Взятие под стражу Кожевникова и казаков, замешанных в его показании, ускорило ход происшествий. 18 сентября Пугачев с Будоринского[14] форпоста пришел под Яицкий городок с толпою, из трехсот человек состоявшею, и остановился в трех верстах от города, за рекой Чаганом.
В городе всё пришло в смятение. Недавно усмиренные жители начали перебегать на сторону новых мятежников. Симонов выслал противу Пугачева пятьсот казаков, подкрепленных пехотою и с двумя пушками под начальством майора Наумова. Двести казаков при капитане Крылове отряжены были вперед. К ним выехал навстречу казак, держа над головою возмутительное письмо от самозванца. Казаки потребовали, чтоб письмо было им прочтено. Крылов тому противился. Произошел мятеж, и половина отряда тут же передалась на сторону самозванца и потащила с собою пятьдесят верных казаков, ухватя за узды их лошадей. Видя измену в своем отряде, Наумов возвратился в город. Захваченные казаки приведены были к Пугачеву, и одиннадцать из них, по приказанию его, повешены. Сии первые его жертвы были: сотники Витошнов, Черторогов, Раинев и Коновалов, пятидесятники Ружеников, Толстов, Подъячев и Колпаков, рядовые Сидоровкин, Ларзянев и Чукалин.
На другой день Пугачев приближился к городу; но при виде выходящего противу него войска стал отступать, рассыпав по степи свою шайку. Симонов не преследовал его, ибо казаков не хотел отрядить, опасаясь от них измены, а пехоту не смел отдалить от города, коего жители готовы были взбунтоваться. Он донес обо всем оренбургскому губернатору генерал-поручику Рейнсдорпу, требуя от него легкого войска для преследования Пугачева. Но прямое сообщение с Оренбургом было уже пресечено, и донесение Симонова дошло до губернатора не прежде, как через неделю.

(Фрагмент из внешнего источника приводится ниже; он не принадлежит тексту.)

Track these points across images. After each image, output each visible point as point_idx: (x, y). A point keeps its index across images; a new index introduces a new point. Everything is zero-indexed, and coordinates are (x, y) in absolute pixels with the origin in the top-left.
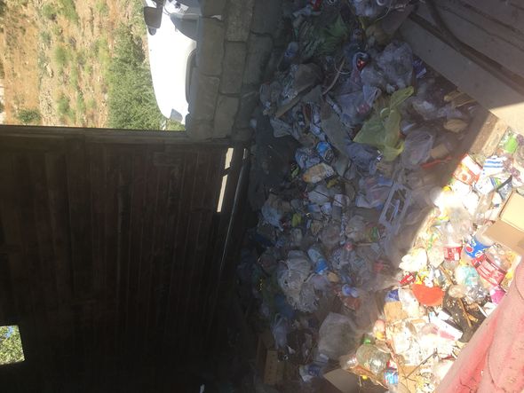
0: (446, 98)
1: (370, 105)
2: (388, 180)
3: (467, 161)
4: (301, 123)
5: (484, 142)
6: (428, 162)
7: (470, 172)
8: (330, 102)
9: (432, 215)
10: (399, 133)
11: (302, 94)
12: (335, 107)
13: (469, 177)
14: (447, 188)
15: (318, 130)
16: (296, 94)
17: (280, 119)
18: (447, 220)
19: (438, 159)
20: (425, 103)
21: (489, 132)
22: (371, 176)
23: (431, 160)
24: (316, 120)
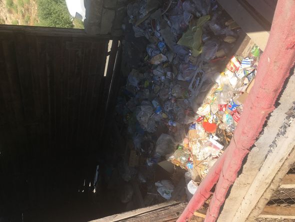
0: (226, 24)
1: (187, 24)
2: (194, 66)
3: (234, 60)
4: (150, 30)
5: (243, 50)
6: (215, 59)
7: (235, 66)
8: (166, 19)
9: (214, 87)
10: (201, 42)
11: (151, 13)
12: (169, 22)
13: (234, 68)
14: (222, 73)
15: (159, 35)
16: (147, 13)
17: (138, 26)
18: (221, 90)
19: (220, 57)
20: (216, 25)
21: (246, 45)
22: (186, 64)
23: (216, 58)
24: (158, 29)
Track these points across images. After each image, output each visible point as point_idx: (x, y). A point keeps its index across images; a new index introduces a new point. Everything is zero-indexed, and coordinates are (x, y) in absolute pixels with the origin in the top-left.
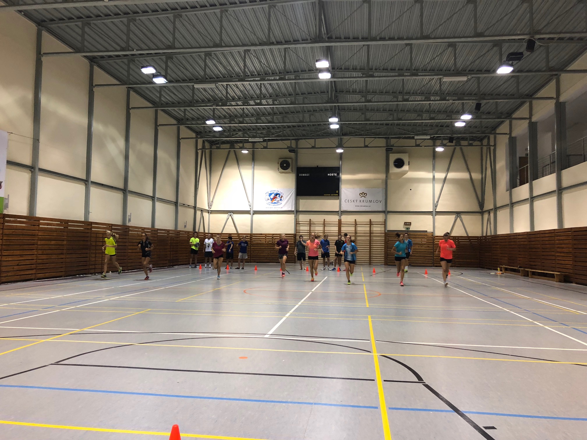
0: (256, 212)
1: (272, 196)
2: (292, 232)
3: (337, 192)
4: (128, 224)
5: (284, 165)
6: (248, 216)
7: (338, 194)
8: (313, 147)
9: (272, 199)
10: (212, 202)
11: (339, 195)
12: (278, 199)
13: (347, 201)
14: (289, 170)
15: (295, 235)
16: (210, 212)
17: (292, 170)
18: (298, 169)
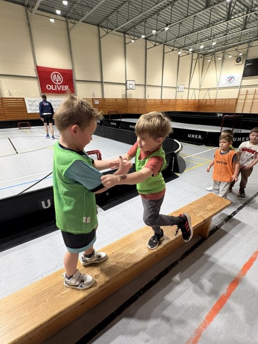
0: (220, 88)
1: (229, 79)
2: (236, 98)
4: (147, 98)
5: (238, 60)
6: (215, 91)
9: (229, 81)
10: (201, 84)
12: (232, 79)
14: (241, 63)
15: (237, 99)
16: (200, 90)
17: (243, 62)
18: (246, 61)
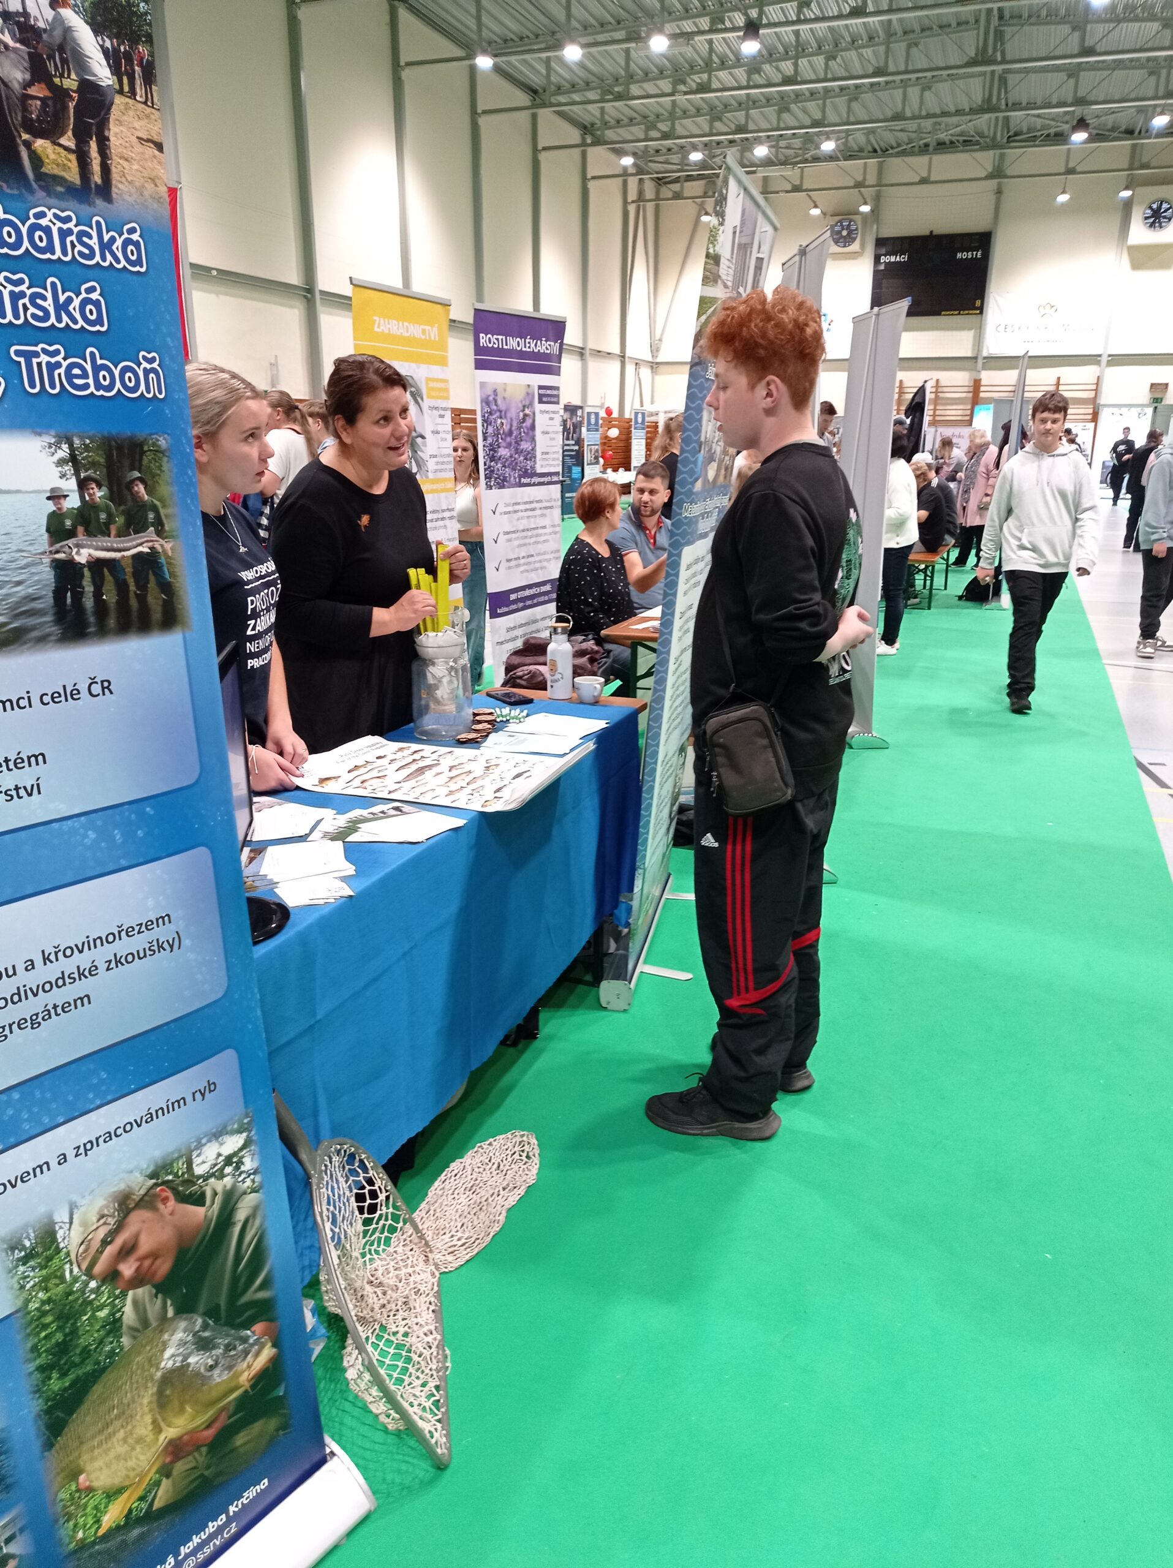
3: (978, 303)
5: (843, 234)
7: (981, 309)
8: (924, 181)
10: (660, 340)
11: (981, 313)
13: (1002, 328)
14: (855, 246)
16: (655, 366)
17: (863, 246)
18: (880, 242)
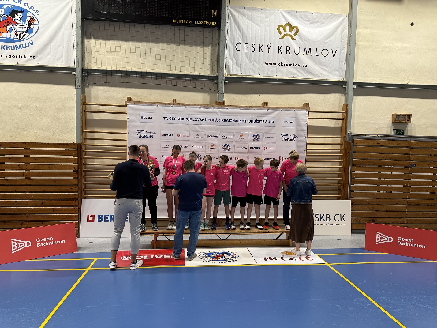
2: (71, 137)
3: (214, 13)
12: (21, 27)
13: (241, 47)
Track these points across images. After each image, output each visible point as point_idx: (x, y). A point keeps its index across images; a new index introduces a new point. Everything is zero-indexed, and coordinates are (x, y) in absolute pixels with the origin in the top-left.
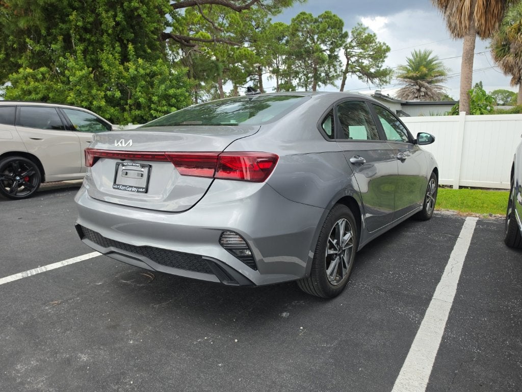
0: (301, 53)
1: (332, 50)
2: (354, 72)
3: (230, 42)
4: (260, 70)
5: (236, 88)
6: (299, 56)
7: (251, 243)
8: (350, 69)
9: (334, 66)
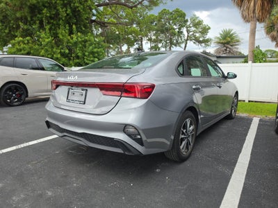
0: (163, 30)
1: (180, 29)
2: (191, 40)
3: (126, 24)
4: (142, 39)
5: (129, 48)
6: (162, 32)
7: (140, 132)
8: (189, 38)
9: (181, 37)
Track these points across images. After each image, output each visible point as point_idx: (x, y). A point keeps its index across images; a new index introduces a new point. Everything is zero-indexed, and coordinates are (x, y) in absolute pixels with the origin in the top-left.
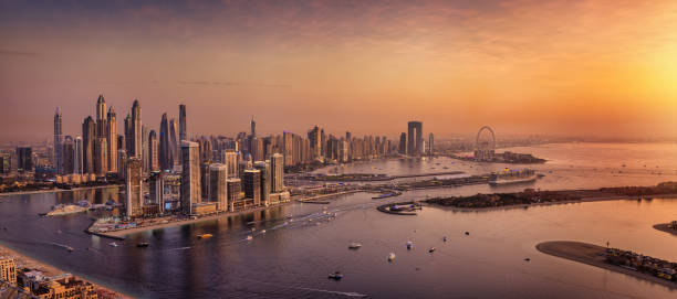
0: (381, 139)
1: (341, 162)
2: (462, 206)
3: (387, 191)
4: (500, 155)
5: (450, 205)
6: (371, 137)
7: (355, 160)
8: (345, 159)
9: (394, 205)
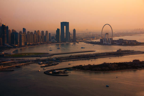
0: (45, 32)
1: (20, 46)
2: (96, 70)
3: (50, 62)
4: (116, 41)
5: (87, 69)
6: (38, 31)
7: (29, 45)
8: (23, 44)
9: (54, 70)
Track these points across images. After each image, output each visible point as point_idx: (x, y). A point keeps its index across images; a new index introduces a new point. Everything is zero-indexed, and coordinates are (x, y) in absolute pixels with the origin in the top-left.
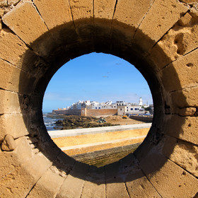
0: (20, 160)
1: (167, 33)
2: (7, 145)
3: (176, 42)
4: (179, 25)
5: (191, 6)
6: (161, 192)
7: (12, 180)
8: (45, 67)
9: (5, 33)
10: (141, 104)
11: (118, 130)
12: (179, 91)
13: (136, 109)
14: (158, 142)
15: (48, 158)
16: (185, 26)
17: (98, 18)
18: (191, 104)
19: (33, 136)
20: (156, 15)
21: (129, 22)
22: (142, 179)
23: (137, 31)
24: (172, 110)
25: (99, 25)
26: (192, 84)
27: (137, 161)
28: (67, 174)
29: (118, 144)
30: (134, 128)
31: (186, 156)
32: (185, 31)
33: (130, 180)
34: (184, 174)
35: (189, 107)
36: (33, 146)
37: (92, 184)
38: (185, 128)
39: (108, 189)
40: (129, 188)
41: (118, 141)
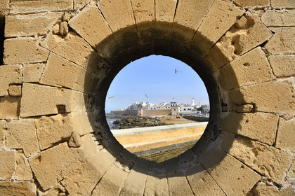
0: (86, 156)
1: (224, 35)
2: (74, 142)
3: (233, 43)
4: (235, 27)
5: (247, 10)
6: (221, 184)
7: (79, 175)
8: (108, 69)
9: (71, 36)
10: (193, 104)
11: (172, 129)
12: (237, 89)
13: (188, 109)
14: (216, 138)
15: (112, 154)
16: (241, 28)
17: (159, 22)
18: (248, 102)
19: (97, 133)
20: (214, 18)
21: (188, 25)
22: (203, 173)
23: (196, 33)
24: (229, 107)
25: (160, 27)
26: (249, 83)
27: (195, 156)
28: (130, 169)
29: (172, 142)
30: (187, 127)
31: (244, 150)
32: (242, 33)
33: (190, 174)
34: (242, 167)
35: (246, 104)
36: (97, 143)
37: (154, 178)
38: (243, 123)
39: (170, 182)
40: (191, 182)
41: (173, 139)
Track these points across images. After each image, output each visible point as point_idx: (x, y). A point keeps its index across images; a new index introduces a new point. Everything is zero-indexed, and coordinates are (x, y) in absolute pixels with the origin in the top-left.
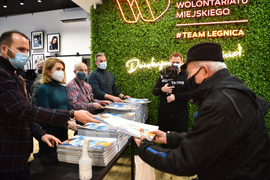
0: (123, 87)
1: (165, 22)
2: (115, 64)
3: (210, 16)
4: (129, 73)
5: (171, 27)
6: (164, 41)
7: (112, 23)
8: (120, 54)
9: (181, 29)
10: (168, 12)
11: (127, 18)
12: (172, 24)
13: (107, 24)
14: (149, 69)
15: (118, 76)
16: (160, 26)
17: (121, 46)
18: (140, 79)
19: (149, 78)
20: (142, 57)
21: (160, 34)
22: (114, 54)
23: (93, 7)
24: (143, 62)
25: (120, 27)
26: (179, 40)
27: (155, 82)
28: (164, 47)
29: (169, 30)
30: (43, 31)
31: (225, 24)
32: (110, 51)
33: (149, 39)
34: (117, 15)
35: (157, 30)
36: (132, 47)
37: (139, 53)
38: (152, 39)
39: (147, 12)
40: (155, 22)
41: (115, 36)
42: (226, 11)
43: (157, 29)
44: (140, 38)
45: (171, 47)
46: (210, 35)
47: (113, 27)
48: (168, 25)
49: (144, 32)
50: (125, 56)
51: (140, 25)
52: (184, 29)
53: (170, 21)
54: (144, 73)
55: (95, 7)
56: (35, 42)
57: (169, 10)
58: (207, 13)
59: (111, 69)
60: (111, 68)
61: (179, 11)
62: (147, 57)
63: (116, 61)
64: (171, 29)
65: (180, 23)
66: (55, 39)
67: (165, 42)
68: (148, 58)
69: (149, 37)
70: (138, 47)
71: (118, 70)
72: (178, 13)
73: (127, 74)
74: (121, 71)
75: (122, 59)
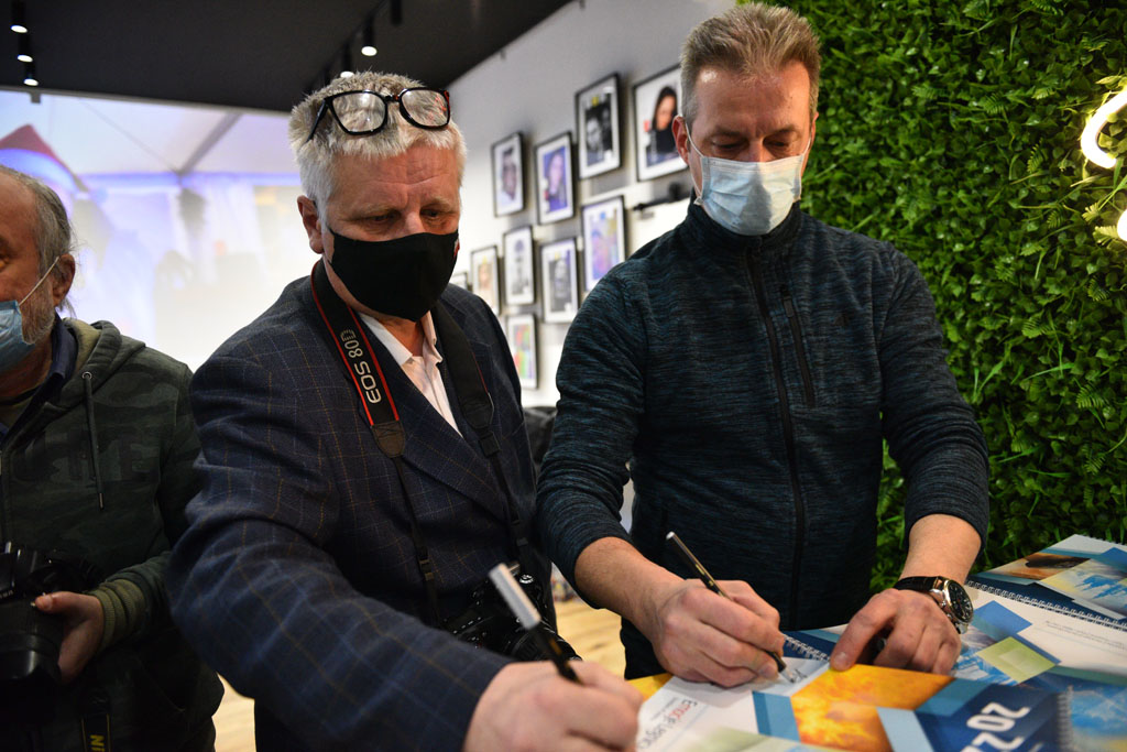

С шайкой, умноженной новыми бунтовщиками, Пугачев пошел прямо к Илецкому городку[15] и послал начальствовавшему в нем атаману Портнову повеление – выйти к нему навстречу и с ним соединиться. Он обещал казакам пожаловать их крестом и бородою (илецкие, как и яицкие, казаки были все староверцы), реками, лугами, деньгами и провиантом, свинцом и порохом, и вечною вольностию, угрожая местию в случае непослушания. Верный своему долгу, атаман думал супротивляться; но казаки связали его и приняли Пугачева с колокольным звоном и с хлебом-солью. Пугачев повесил атамана, три дня праздновал победу и, взяв с собою всех илецких казаков и городские пушки, пошел на крепость Рассыпную.[16]
Крепости, в том краю выстроенные, были не что иное, как деревни, окруженные плетнем или деревянным забором. Несколько старых солдат и тамошних казаков, под защитою двух или трех пушек, были в них безопасны от стрел и копий диких племен, рассеянных по степям Оренбургской губернии и около ее границ. 24 сентября Пугачев напал па Рассыпную. Казаки и тут изменили. Крепость была взята. Комендант, майор Веловский, несколько офицеров и один священник были повешены, а гарнизонная рота и полтораста казаков присоединены к мятежникам.
Слух о самозванце быстро распространялся. Еще с Будоринского форпоста Пугачев писал к киргиз-кайсакскому хану, именуя себя государем Петром III и требуя от него сына в заложники и ста человек вспомогательного войска. Нурали-Хан подъезжал к Яицкому городку под видом переговоров с начальством, коему предлагал он свои услуги. Его благодарили и отвечали, что надеются управиться с мятежниками без его помощи. Хан послал оренбургскому губернатору татарское письмо самозванца с первым известием о его появлении. «Мы, люди, живущие на степях, – писал Нурали к губернатору, – не знаем, кто сей, разъезжающий по берегу: обманщик ли, или настоящий государь? Посланный от нас воротился, объявив, что того разведать не мог, а что борода у того человека русая». При сем, пользуясь обстоятельствами, хан требовал от губернатора возвращения аманатов, отогнанного скота и выдачи бежавших из орды рабов. Рейнсдорп спешил отвечать, что кончина императора Петра III известна всему свету; что сам он видел государя во гробе и целовал его мертвую руку. Он увещевал хана, в случае побега самозванца в киргизские степи, выдать его правительству, обещая за то милость императрицы. Прошения хана были исполнены. Между тем Нурали вошел в дружеские сношения с самозванцем, не преставая уверять Рейнсдорпа в своем усердии к императрице, а киргизцы стали готовиться к набегам.